[Edit difference data]
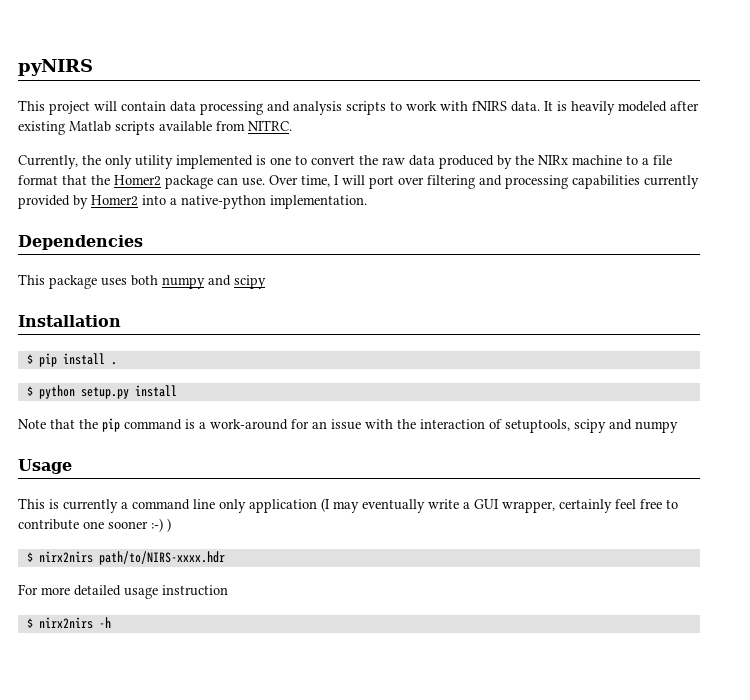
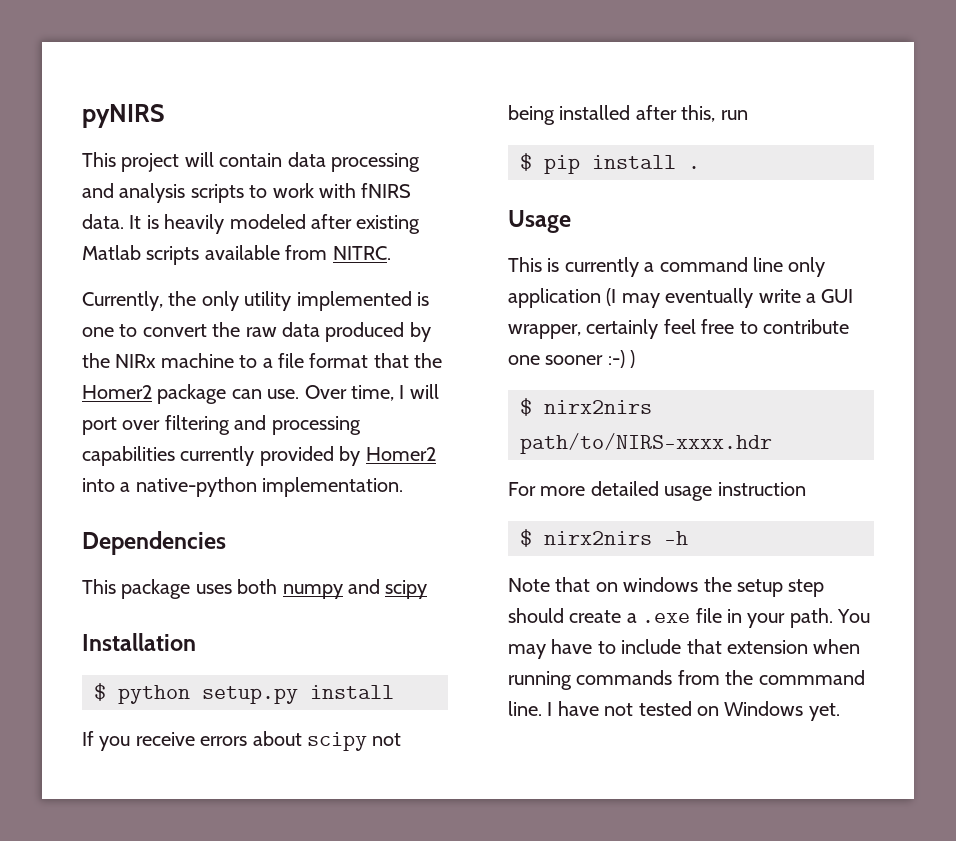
[26,353,117,367] // $ pip install . -> (196, 642) none
[18,418,678,433] Note that the pip command is a work-around for an issue with the interaction of setuptools, scipy and numpy -> [82,731,402,751] [508,105,748,125] [520,153,700,174] If you receive errors about scipy not being installed after this, run // $ pip install .
(111, 622) none -> [508,577,825,597] [508,608,871,628] [508,639,861,659] [508,670,865,690] [508,701,840,721] // Note that on windows the setup step should create a .exe file in your path. You may have to include that extension when running commands from the commmand line. I have not tested on Windows yet.

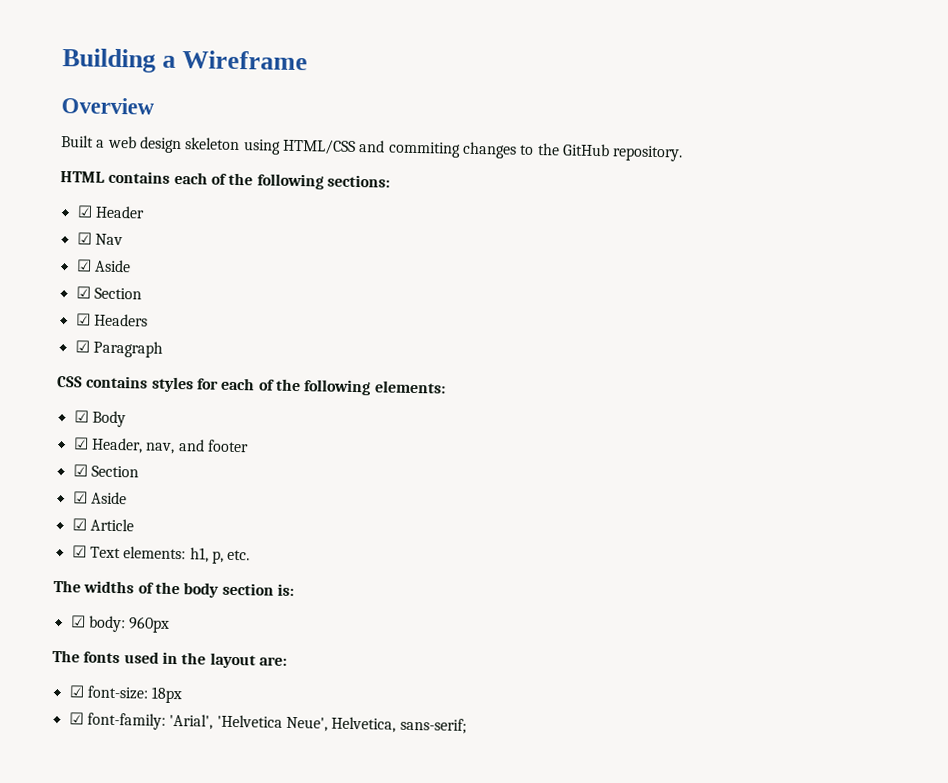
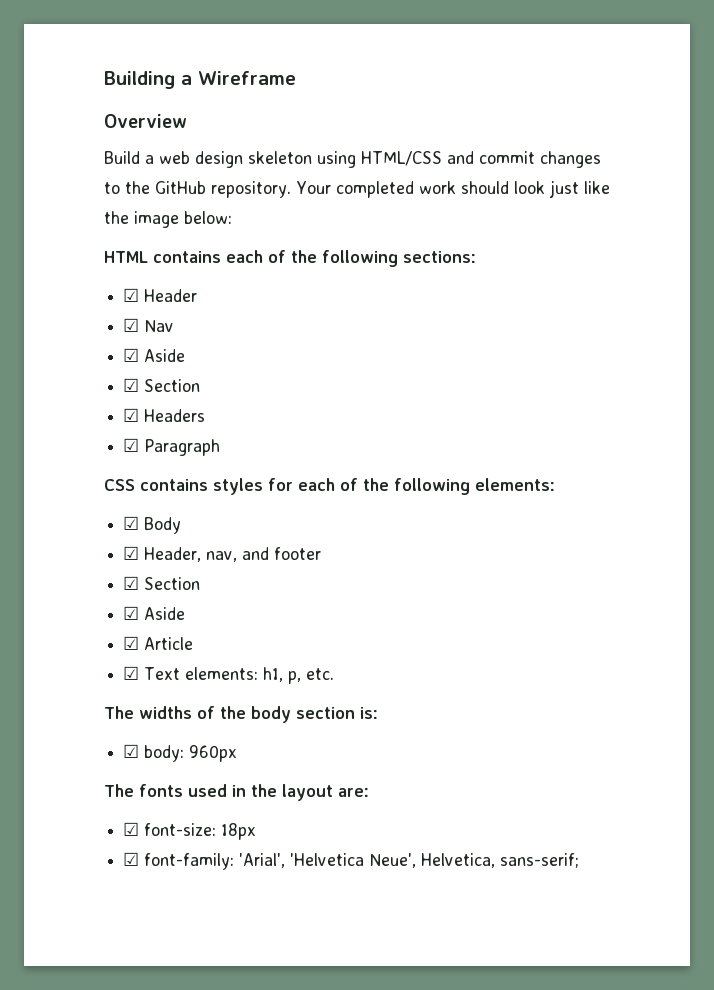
[61,135,94,148] Built -> [104,151,140,164] Build
[387,141,461,158] commiting -> [479,151,535,164] commit
(684, 153) none -> [296,180,610,198] [104,211,232,228] Your completed work should look just like the image below:

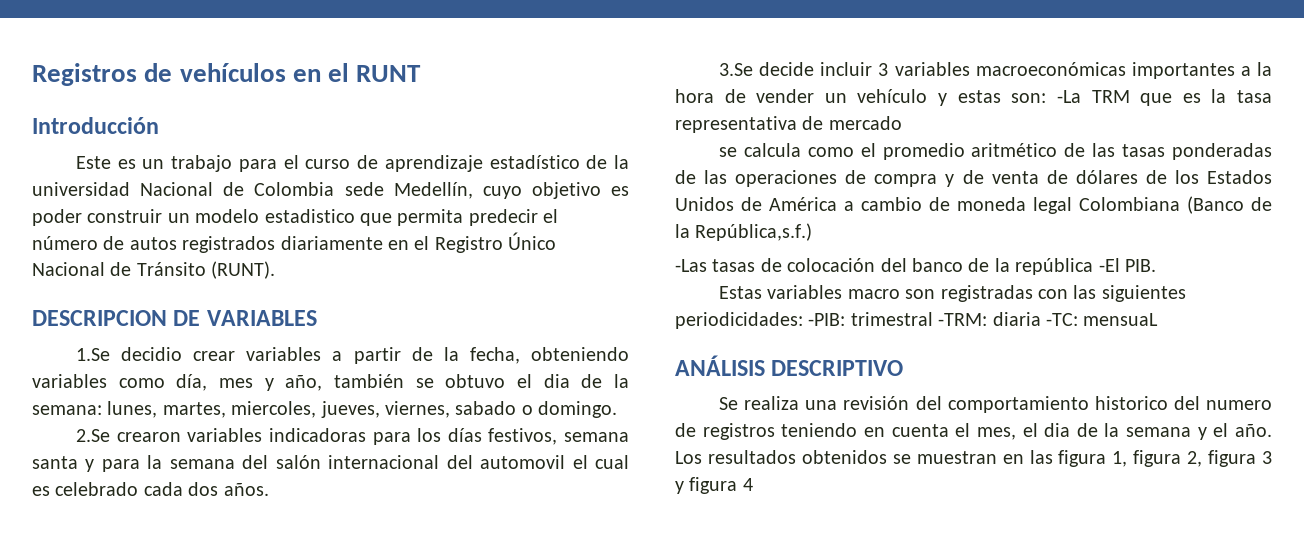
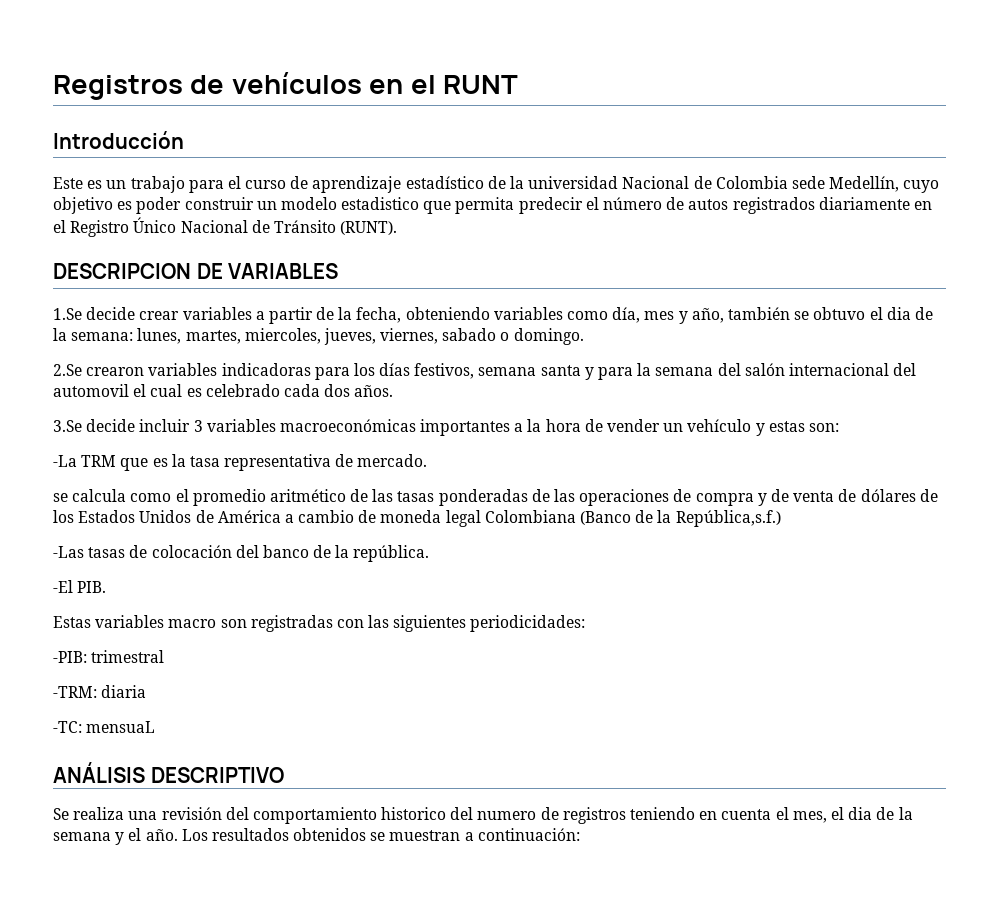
[121,347,183,361] decidio -> [86,307,136,320] decide
(1047, 98) none -> (839, 427) //
[828,116,902,130] mercado -> [357,454,428,467] mercado.
[1015,258,1094,275] república -> [353,545,430,562] república. //
(803, 320) none -> (586, 623) //
(933, 319) none -> (165, 656) //
(1041, 319) none -> (147, 691) //
[1002,450,1272,467] [675,477,753,494] en las figura 1, figura 2, figura 3 y figura 4 -> [464,828,580,841] a continuación:

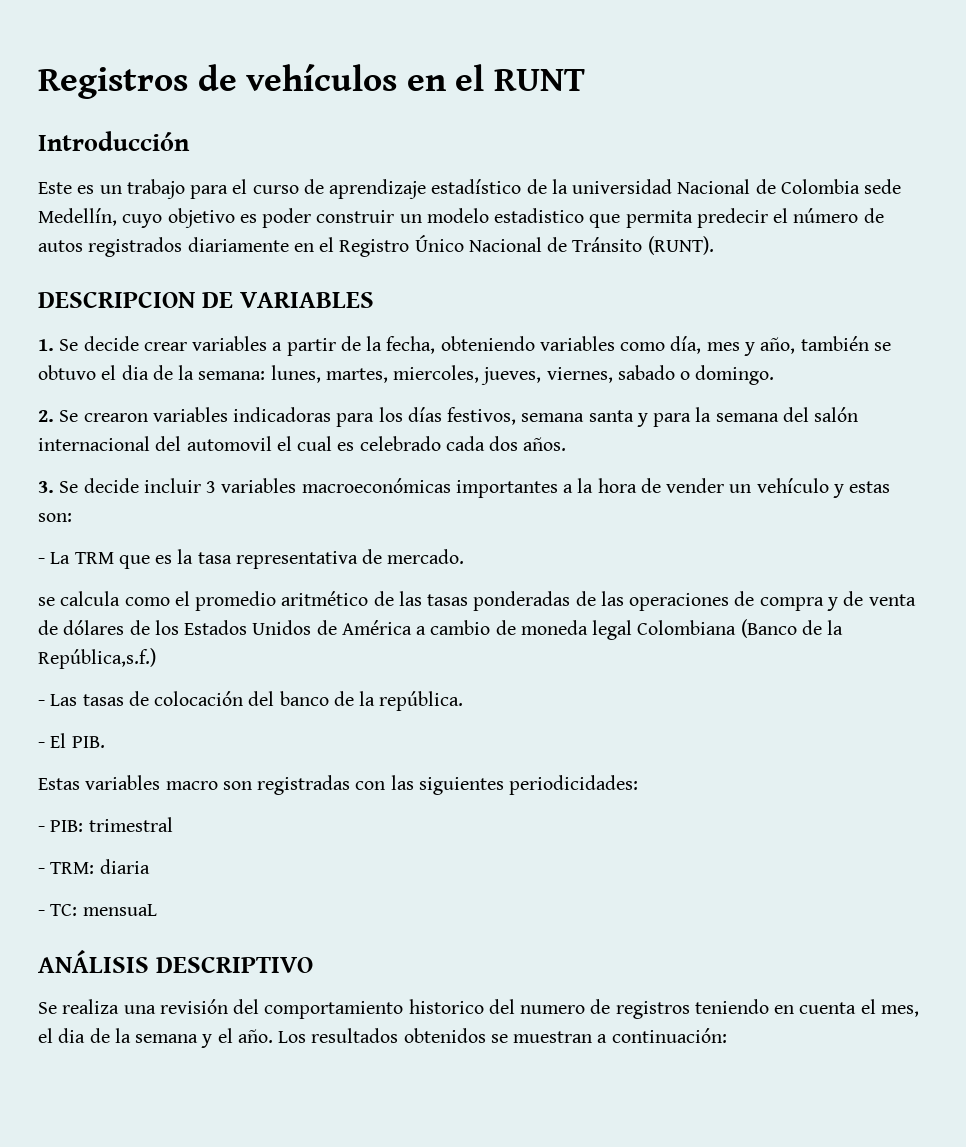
[53,308,82,320] 1.Se -> [38,339,79,351] 1. Se
[53,364,82,376] 2.Se -> [38,410,79,422] 2. Se
[53,420,82,432] 3.Se -> [38,481,79,493] 3. Se
[53,455,77,467] -La -> [38,552,71,564] - La
[53,546,84,558] -Las -> [38,694,78,706] - Las
[53,580,73,593] -El -> [38,733,67,748] - El
[53,651,87,663] -PIB: -> [38,820,84,832] - PIB:
[53,686,97,698] -TRM: -> [38,862,95,874] - TRM:
[53,721,82,733] -TC: -> [38,904,78,916] - TC:

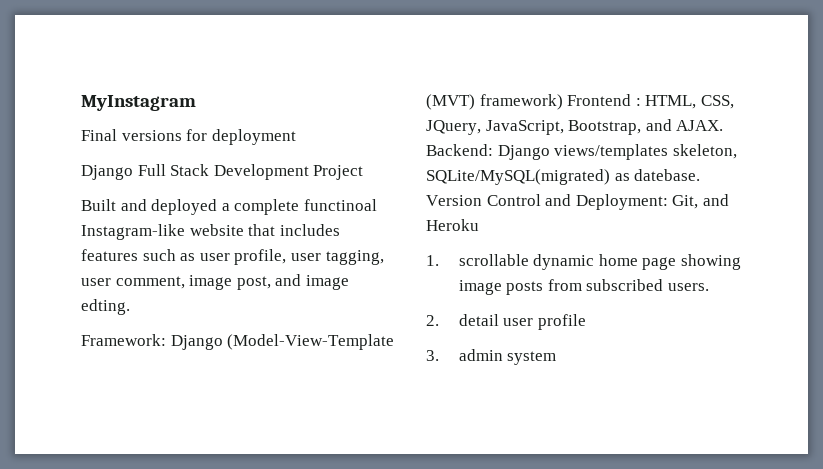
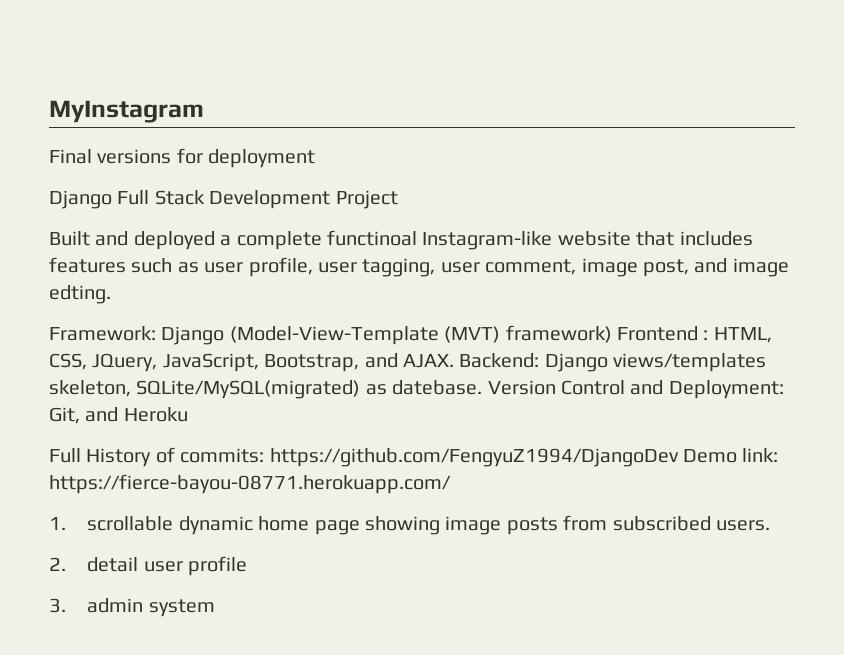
(479, 225) none -> [49,447,779,467] [49,474,451,494] // Full History of commits: https://github.com/FengyuZ1994/DjangoDev Demo link: https://fierce-bayou-08771.herokuapp.com/

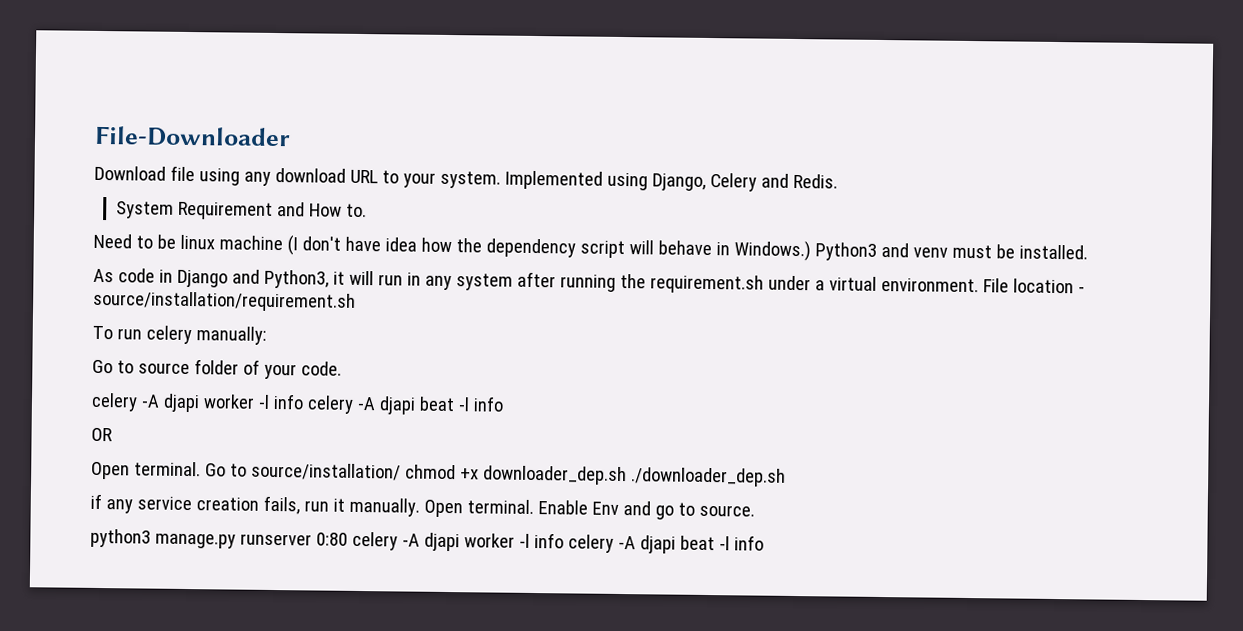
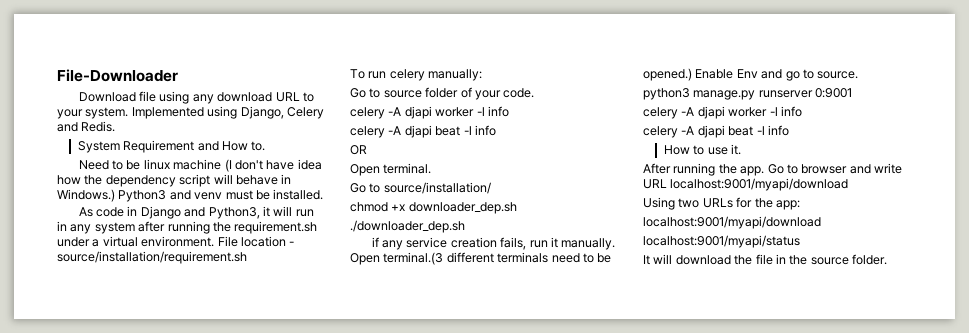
(304, 401) none -> (509, 111) //
(201, 469) none -> (432, 168) //
(401, 471) none -> (491, 188) //
(627, 475) none -> (517, 208) //
[466,499,534,515] terminal. -> [383,252,612,265] [643,68,692,81] terminal.(3 different terminals need to be opened.)
[315,531,764,554] 0:80 celery -A djapi worker -l info celery -A djapi beat -l info -> [815,88,853,98] [643,106,802,119] [643,125,789,138] [663,144,742,155] [643,163,902,176] [643,178,849,191] [643,197,800,210] [643,216,821,229] [643,235,800,248] [643,254,887,265] 0:9001 // celery -A djapi worker -l info // celery -A djapi beat -l info // How to use it. // After running the app. Go to browser and write URL localhost:9001/myapi/download // Using two URLs for the app: // localhost:9001/myapi/download // localhost:9001/myapi/status // It will download the file in the source folder.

## TASK DESCRIPTION
Output the data exactly, pictures omitted.

## SOLUTION FOR THIS PROBLEM
[26,353,117,367] // $ pip install . -> (196, 642) none
[18,418,678,433] Note that the pip command is a work-around for an issue with the interaction of setuptools, scipy and numpy -> [82,731,402,751] [508,105,748,125] [520,153,700,174] If you receive errors about scipy not being installed after this, run // $ pip install .
(111, 622) none -> [508,577,825,597] [508,608,871,628] [508,639,861,659] [508,670,865,690] [508,701,840,721] // Note that on windows the setup step should create a .exe file in your path. You may have to include that extension when running commands from the commmand line. I have not tested on Windows yet.

[61,135,94,148] Built -> [104,151,140,164] Build
[387,141,461,158] commiting -> [479,151,535,164] commit
(684, 153) none -> [296,180,610,198] [104,211,232,228] Your completed work should look just like the image below:

[121,347,183,361] decidio -> [86,307,136,320] decide
(1047, 98) none -> (839, 427) //
[828,116,902,130] mercado -> [357,454,428,467] mercado.
[1015,258,1094,275] república -> [353,545,430,562] república. //
(803, 320) none -> (586, 623) //
(933, 319) none -> (165, 656) //
(1041, 319) none -> (147, 691) //
[1002,450,1272,467] [675,477,753,494] en las figura 1, figura 2, figura 3 y figura 4 -> [464,828,580,841] a continuación:

[53,308,82,320] 1.Se -> [38,339,79,351] 1. Se
[53,364,82,376] 2.Se -> [38,410,79,422] 2. Se
[53,420,82,432] 3.Se -> [38,481,79,493] 3. Se
[53,455,77,467] -La -> [38,552,71,564] - La
[53,546,84,558] -Las -> [38,694,78,706] - Las
[53,580,73,593] -El -> [38,733,67,748] - El
[53,651,87,663] -PIB: -> [38,820,84,832] - PIB:
[53,686,97,698] -TRM: -> [38,862,95,874] - TRM:
[53,721,82,733] -TC: -> [38,904,78,916] - TC:

(479, 225) none -> [49,447,779,467] [49,474,451,494] // Full History of commits: https://github.com/FengyuZ1994/DjangoDev Demo link: https://fierce-bayou-08771.herokuapp.com/

(304, 401) none -> (509, 111) //
(201, 469) none -> (432, 168) //
(401, 471) none -> (491, 188) //
(627, 475) none -> (517, 208) //
[466,499,534,515] terminal. -> [383,252,612,265] [643,68,692,81] terminal.(3 different terminals need to be opened.)
[315,531,764,554] 0:80 celery -A djapi worker -l info celery -A djapi beat -l info -> [815,88,853,98] [643,106,802,119] [643,125,789,138] [663,144,742,155] [643,163,902,176] [643,178,849,191] [643,197,800,210] [643,216,821,229] [643,235,800,248] [643,254,887,265] 0:9001 // celery -A djapi worker -l info // celery -A djapi beat -l info // How to use it. // After running the app. Go to browser and write URL localhost:9001/myapi/download // Using two URLs for the app: // localhost:9001/myapi/download // localhost:9001/myapi/status // It will download the file in the source folder.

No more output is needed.